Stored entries
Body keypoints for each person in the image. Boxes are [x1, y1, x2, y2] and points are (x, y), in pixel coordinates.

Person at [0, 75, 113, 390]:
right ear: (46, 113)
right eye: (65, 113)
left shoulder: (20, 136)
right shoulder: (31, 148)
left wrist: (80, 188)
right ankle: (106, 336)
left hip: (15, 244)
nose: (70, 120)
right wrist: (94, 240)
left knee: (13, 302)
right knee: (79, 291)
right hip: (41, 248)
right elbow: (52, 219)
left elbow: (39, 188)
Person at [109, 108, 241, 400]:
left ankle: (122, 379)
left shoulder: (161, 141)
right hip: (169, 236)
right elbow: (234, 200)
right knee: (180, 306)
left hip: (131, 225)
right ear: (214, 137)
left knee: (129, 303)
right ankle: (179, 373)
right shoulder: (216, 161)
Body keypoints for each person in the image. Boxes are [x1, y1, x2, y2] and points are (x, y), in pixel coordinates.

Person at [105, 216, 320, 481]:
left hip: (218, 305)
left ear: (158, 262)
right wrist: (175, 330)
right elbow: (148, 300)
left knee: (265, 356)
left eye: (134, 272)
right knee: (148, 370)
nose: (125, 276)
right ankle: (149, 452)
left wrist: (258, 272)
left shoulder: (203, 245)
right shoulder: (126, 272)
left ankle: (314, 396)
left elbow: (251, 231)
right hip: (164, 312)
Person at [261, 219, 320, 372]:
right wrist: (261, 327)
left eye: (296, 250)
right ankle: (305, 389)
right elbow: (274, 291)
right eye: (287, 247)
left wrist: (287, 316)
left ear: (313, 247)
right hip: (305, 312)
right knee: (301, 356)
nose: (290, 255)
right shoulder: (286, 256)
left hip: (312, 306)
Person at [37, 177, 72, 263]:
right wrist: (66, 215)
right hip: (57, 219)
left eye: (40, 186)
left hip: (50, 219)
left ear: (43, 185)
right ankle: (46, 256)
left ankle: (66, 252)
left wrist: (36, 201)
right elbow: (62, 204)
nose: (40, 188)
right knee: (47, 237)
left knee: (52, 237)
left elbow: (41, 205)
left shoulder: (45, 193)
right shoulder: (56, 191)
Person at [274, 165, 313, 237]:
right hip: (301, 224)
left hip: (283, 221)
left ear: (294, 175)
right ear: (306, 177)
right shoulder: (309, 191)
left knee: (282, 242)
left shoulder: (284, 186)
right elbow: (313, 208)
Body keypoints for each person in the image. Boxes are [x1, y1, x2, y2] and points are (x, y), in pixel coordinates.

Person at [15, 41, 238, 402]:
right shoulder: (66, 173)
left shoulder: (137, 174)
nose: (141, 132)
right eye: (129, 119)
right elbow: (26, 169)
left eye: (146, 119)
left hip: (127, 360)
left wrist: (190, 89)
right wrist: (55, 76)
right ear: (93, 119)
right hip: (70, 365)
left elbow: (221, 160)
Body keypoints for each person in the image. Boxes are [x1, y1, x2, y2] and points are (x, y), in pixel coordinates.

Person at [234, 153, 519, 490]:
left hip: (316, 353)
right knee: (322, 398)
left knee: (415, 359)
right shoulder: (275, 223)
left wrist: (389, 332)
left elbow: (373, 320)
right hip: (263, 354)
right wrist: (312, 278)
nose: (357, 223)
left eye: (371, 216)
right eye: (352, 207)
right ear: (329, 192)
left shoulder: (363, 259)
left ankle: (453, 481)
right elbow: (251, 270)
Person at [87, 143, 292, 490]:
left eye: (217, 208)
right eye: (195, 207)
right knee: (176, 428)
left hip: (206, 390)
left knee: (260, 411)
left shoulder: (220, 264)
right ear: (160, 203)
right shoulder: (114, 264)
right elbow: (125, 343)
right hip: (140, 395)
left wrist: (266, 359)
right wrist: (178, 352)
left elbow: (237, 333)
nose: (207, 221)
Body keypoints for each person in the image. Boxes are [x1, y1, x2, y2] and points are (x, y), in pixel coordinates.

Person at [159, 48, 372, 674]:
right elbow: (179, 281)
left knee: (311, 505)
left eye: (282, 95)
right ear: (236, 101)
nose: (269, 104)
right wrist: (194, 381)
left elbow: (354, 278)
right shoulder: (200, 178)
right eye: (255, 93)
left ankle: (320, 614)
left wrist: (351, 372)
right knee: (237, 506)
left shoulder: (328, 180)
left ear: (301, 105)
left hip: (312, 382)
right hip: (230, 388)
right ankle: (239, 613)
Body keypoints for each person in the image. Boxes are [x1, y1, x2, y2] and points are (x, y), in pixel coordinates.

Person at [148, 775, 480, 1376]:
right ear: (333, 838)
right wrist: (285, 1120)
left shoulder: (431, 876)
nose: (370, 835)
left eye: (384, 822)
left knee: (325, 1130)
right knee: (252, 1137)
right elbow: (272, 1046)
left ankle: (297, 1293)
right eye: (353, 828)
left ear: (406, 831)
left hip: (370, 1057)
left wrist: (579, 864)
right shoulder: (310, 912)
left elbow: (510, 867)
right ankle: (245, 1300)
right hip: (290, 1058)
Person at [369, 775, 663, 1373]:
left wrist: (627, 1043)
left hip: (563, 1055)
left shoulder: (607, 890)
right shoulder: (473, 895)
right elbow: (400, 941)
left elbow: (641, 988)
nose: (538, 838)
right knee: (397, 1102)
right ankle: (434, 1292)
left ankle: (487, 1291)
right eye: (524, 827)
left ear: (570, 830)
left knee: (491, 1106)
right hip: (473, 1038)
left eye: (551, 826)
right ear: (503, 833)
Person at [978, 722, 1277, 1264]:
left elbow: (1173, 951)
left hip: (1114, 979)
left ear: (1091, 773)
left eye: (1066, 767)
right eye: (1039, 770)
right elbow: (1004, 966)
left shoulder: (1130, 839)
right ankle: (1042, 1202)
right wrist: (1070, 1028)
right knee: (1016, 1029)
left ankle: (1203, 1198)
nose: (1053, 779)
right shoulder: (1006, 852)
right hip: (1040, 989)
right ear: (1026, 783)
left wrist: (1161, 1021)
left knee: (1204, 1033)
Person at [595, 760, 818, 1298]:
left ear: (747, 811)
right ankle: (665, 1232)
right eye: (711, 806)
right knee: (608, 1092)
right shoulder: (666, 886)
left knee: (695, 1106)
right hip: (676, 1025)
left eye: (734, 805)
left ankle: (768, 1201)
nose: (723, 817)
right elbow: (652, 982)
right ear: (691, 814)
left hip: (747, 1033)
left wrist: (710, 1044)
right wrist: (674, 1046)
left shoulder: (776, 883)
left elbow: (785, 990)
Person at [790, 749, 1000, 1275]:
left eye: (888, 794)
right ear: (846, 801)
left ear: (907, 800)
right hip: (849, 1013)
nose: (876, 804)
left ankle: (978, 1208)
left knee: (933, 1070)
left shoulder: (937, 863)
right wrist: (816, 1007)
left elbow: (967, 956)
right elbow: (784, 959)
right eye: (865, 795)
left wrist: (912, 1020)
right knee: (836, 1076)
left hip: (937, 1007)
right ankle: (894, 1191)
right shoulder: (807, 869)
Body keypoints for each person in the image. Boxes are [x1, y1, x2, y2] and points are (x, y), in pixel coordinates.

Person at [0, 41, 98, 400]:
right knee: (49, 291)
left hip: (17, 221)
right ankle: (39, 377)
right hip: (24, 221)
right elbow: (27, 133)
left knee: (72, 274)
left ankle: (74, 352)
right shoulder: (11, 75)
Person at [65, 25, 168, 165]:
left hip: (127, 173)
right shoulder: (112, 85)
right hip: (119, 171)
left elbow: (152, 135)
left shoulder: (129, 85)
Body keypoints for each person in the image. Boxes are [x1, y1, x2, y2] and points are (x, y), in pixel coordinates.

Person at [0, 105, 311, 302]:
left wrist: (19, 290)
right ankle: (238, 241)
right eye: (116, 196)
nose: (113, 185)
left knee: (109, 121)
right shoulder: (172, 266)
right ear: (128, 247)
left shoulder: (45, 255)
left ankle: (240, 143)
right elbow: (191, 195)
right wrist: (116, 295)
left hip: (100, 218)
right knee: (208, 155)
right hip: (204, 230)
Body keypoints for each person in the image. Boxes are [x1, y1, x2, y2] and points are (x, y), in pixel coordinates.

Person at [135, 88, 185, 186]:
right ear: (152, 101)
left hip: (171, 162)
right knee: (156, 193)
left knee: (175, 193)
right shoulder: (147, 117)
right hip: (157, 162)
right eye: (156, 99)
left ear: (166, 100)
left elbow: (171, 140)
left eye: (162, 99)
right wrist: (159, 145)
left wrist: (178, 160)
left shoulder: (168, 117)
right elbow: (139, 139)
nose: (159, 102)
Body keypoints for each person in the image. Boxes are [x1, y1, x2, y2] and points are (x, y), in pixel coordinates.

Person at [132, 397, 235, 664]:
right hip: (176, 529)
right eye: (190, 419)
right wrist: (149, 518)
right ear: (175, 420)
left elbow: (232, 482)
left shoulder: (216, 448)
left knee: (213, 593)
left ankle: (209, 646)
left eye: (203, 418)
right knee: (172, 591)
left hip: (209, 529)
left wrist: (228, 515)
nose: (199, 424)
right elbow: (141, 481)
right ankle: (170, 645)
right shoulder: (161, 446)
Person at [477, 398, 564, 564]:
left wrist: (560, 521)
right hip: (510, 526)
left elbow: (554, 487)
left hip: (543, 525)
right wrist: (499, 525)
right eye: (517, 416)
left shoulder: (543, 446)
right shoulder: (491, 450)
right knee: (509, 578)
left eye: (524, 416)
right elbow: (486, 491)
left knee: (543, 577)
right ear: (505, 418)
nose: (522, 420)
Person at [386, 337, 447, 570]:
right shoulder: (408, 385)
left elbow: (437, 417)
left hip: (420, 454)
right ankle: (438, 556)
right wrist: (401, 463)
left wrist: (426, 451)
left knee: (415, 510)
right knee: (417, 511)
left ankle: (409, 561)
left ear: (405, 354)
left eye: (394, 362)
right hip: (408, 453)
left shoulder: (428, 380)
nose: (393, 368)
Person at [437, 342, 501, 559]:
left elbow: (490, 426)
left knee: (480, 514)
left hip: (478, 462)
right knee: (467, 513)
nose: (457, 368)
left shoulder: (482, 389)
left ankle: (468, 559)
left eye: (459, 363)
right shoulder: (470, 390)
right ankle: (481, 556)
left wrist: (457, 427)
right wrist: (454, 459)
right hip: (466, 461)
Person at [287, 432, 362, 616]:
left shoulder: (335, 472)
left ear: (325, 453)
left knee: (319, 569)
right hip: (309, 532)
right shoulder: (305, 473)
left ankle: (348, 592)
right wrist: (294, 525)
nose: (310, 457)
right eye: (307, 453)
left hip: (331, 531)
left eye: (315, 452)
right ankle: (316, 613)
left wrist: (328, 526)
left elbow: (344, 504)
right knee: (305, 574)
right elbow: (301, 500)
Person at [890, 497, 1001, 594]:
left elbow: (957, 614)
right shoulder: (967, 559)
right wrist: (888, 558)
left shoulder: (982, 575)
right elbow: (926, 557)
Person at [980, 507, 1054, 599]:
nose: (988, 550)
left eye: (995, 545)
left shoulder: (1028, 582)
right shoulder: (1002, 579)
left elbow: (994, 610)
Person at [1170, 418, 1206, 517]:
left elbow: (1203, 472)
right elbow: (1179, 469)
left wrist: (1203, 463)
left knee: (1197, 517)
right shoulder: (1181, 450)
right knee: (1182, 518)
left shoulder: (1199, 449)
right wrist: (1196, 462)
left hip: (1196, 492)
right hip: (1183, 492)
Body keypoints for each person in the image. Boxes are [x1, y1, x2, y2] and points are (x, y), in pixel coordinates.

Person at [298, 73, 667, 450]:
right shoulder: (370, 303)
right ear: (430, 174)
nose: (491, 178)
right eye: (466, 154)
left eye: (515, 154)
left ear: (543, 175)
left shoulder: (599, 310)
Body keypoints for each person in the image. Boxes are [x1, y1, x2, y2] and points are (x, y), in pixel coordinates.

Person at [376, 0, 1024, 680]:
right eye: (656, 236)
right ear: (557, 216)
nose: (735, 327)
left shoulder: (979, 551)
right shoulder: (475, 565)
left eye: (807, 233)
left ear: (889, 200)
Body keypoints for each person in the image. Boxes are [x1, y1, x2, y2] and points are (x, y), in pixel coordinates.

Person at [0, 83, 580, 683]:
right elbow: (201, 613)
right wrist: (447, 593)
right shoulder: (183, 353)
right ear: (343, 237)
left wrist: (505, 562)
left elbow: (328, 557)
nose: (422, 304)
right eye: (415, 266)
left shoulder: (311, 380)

## ASSIGNMENT
Would you quote, exactly and only, the lines from the one containing "left wrist: (328, 526)" to the end of the entries?

## RESULT FOR THIS TASK
left wrist: (328, 526)
left elbow: (344, 504)
right knee: (305, 574)
right elbow: (301, 500)
Person at [890, 497, 1001, 594]:
left elbow: (957, 614)
right shoulder: (967, 559)
right wrist: (888, 558)
left shoulder: (982, 575)
right elbow: (926, 557)
Person at [980, 507, 1054, 599]:
nose: (988, 550)
left eye: (995, 545)
left shoulder: (1028, 582)
right shoulder: (1002, 579)
left elbow: (994, 610)
Person at [1170, 418, 1206, 517]:
left elbow: (1203, 472)
right elbow: (1179, 469)
left wrist: (1203, 463)
left knee: (1197, 517)
right shoulder: (1181, 450)
right knee: (1182, 518)
left shoulder: (1199, 449)
right wrist: (1196, 462)
left hip: (1196, 492)
right hip: (1183, 492)
Body keypoints for each person in the image. Boxes are [x1, y1, x2, y2] and points are (x, y), in pixel coordinates.

Person at [298, 73, 667, 450]:
right shoulder: (370, 303)
right ear: (430, 174)
nose: (491, 178)
right eye: (466, 154)
left eye: (515, 154)
left ear: (543, 175)
left shoulder: (599, 310)
Body keypoints for each person in the image. Boxes are [x1, y1, x2, y2] and points are (x, y), in pixel coordinates.

Person at [376, 0, 1024, 680]:
right eye: (656, 236)
right ear: (557, 216)
nose: (735, 327)
left shoulder: (979, 551)
right shoulder: (475, 565)
left eye: (807, 233)
left ear: (889, 200)
Body keypoints for each person in the image. Boxes are [x1, y1, x2, y2] and points are (x, y), in pixel coordinates.

Person at [0, 83, 580, 683]:
right elbow: (201, 613)
right wrist: (447, 593)
right shoulder: (183, 353)
right ear: (343, 237)
left wrist: (505, 562)
left elbow: (328, 557)
nose: (422, 304)
right eye: (415, 266)
left shoulder: (311, 380)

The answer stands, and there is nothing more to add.